*** DATA LISTING
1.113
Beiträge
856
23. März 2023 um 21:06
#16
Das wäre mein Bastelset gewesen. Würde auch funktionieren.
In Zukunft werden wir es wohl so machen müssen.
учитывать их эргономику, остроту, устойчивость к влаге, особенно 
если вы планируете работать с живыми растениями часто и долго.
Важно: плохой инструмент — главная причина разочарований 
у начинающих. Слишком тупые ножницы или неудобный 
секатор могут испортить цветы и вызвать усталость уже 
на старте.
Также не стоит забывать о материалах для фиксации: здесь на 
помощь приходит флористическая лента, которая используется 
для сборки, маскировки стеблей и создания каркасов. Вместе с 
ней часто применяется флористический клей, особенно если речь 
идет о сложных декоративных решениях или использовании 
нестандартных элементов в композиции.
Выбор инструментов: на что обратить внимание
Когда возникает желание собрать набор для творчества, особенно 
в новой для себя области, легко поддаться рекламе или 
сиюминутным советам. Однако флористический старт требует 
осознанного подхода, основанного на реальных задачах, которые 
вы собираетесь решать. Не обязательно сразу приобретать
******
*** DATA LISTING
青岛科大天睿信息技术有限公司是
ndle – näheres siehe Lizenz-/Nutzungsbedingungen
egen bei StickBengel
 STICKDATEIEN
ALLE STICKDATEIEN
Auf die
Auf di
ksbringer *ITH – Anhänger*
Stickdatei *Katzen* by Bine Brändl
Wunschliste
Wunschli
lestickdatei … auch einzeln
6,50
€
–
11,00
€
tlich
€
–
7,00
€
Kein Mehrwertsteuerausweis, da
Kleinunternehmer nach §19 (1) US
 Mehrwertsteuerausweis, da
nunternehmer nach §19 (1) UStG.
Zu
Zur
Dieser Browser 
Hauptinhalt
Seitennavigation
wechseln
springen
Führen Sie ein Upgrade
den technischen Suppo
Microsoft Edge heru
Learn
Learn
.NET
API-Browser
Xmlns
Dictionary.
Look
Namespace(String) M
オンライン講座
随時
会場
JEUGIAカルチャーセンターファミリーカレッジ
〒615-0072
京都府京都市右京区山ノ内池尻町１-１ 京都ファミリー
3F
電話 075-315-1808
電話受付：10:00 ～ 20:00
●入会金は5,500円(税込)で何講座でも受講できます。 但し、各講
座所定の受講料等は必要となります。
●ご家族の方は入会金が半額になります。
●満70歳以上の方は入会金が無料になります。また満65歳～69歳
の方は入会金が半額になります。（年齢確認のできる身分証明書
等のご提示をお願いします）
******
● PROBLEM REQUIREMENTS
What lines in the data hold the word "Mehrwertsteuerausweis"? Return them.

● ANSWER SECTION
Kein Mehrwertsteuerausweis, da
 Mehrwertsteuerausweis, da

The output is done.